* _Directive_
In the mailing list reply on strict isolation of net interfaces below, rewrite everything from "Ok for the two" down to "explain, please ?", changing "predictable" to "consistent".

* _Excerpt_
┏━━

[Devel] Re: strict isolation of net interfaces

Daniel Lezcano dlezcano at fr.ibm.com
Fri Jun 30 08:22:51 PDT 2006


Eric W. Biederman wrote:
> Daniel Lezcano <dlezcano at fr.ibm.com> writes:
> 
> 
>>Serge E. Hallyn wrote:
>>
>>>Quoting Cedric Le Goater (clg at fr.ibm.com):
>>>
>>>
>>>>we could work on virtualizing the net interfaces in the host, map them to
>>>>eth0 or something in the guest and let the guest handle upper network layers ?
>>>>
>>>>lo0 would just be exposed relying on skbuff tagging to discriminate traffic
>>>>between guests.
>>>
>>>This seems to me the preferable way.  We create a full virtual net
>>>device for each new container, and fully virtualize the device
>>>namespace.
>>
>>I have a few questions about all the network isolation stuff:
> 

It seems these questions are not important.

> 
> So far I have seen two viable possibilities on the table,
> neither of them involve multiple names for a network device.
> 
> layer 3 (filtering the allowed ip addresses at bind time roughly the current vserver).
>   - implementable as a security hook.
>   - Benefit no measurable performance impact.
>   - Downside not many things we can do.

What things ? Can you develop please ? Can you give some examples ?

> 
> layer 2 (What appears to applications a separate instance of the network stack).
>   - Implementable as a namespace.

what about accessing a NFS mounted outside the container ?

>   - Each network namespace would have dedicated network devices.
>   - Benefit extremely flexible.

For what ? For who ? Do you have examples ?

>   - Downside since at least the slow path must examine the packet
>     it has the possibility of slowing down the networking stack.

What is/are the slow path(s) you identified ?

> For me the important characteristics.
> - Allows for application migration, when we take our ip address with us.
>   In particular it allows for importation of addresses assignments
>   mad on other machines.

Ok for the two methods no ?

> - No measurable impact on the existing networking when the code
>   is compiled in.

You contradict ...

> - Clean predictable semantics.

What that means ? Can you explain, please ?

> This whole debate on network devices show up in multiple network namespaces
> is just silly.

┗━━

[Recorded data]
┏━━

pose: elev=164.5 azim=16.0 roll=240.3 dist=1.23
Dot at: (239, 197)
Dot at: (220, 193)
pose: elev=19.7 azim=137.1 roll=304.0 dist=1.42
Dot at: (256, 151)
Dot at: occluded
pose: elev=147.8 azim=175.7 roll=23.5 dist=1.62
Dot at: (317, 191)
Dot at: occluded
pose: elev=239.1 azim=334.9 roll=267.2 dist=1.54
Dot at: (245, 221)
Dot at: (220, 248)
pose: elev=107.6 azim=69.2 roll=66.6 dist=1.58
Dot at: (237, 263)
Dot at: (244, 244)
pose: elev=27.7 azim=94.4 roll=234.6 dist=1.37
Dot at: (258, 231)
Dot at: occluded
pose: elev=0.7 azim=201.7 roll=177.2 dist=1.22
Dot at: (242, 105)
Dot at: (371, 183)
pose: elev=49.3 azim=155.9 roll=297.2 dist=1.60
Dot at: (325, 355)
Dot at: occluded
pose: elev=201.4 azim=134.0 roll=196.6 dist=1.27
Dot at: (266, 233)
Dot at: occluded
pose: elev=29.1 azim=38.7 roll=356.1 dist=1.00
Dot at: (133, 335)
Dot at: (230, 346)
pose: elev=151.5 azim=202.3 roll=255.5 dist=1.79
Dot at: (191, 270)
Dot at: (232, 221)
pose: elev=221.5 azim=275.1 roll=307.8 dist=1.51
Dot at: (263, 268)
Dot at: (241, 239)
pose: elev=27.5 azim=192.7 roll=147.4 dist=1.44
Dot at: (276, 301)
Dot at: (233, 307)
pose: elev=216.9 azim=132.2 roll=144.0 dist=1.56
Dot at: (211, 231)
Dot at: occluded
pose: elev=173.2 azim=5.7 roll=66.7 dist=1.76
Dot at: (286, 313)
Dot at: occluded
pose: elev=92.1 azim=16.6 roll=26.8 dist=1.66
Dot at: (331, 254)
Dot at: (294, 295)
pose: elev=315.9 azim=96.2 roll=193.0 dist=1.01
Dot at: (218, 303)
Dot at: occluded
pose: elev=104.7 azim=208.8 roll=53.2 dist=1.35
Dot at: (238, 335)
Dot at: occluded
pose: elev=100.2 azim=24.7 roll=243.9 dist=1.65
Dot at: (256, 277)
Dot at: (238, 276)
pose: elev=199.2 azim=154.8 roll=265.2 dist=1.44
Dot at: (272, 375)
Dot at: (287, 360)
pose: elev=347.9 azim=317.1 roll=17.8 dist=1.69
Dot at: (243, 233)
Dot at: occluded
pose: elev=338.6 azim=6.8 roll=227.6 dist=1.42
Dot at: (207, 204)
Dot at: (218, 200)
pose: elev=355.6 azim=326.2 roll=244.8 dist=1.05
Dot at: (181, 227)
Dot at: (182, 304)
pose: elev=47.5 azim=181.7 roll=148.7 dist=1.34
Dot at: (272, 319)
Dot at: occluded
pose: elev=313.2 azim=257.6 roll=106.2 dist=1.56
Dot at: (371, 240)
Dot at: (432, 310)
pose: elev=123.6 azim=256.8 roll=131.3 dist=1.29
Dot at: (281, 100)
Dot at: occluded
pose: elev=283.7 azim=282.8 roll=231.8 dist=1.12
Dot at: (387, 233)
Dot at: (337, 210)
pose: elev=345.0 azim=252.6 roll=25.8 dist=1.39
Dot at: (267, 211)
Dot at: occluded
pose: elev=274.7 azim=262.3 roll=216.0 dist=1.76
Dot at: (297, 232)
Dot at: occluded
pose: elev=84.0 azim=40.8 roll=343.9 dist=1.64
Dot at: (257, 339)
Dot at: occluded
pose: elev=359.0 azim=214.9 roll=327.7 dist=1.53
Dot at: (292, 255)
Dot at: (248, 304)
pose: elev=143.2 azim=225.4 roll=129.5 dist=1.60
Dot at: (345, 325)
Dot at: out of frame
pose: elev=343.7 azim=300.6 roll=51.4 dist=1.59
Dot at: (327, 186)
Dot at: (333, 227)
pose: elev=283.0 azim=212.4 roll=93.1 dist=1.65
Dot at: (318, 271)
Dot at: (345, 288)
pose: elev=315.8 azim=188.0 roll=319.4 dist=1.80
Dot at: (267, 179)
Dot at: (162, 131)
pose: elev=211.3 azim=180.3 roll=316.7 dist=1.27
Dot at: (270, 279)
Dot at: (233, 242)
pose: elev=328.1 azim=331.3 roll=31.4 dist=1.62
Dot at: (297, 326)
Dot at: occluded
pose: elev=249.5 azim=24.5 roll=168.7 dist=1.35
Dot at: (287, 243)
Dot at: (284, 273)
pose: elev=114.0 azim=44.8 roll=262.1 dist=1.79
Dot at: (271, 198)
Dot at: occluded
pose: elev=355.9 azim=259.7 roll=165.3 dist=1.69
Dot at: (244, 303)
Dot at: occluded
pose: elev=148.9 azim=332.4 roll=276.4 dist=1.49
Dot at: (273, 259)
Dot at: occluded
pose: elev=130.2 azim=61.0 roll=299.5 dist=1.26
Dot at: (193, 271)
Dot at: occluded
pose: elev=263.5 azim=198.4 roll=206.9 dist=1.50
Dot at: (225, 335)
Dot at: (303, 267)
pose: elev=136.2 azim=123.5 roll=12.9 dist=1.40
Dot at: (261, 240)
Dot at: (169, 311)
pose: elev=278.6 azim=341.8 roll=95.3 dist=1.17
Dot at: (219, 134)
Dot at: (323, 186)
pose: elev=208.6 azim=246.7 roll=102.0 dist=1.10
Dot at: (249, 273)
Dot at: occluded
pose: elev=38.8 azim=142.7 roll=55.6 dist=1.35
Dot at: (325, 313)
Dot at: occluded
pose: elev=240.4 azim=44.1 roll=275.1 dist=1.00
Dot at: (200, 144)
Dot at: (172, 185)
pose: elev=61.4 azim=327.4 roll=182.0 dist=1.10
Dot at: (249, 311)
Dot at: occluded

┗━━

* _Response to the task_
Ok for the two methods no ?

> - No measurable impact on the existing networking when the code
>   is compiled in.

You contradict ...

> - Clean consistent semantics.

What that means ? Can you explain, please ?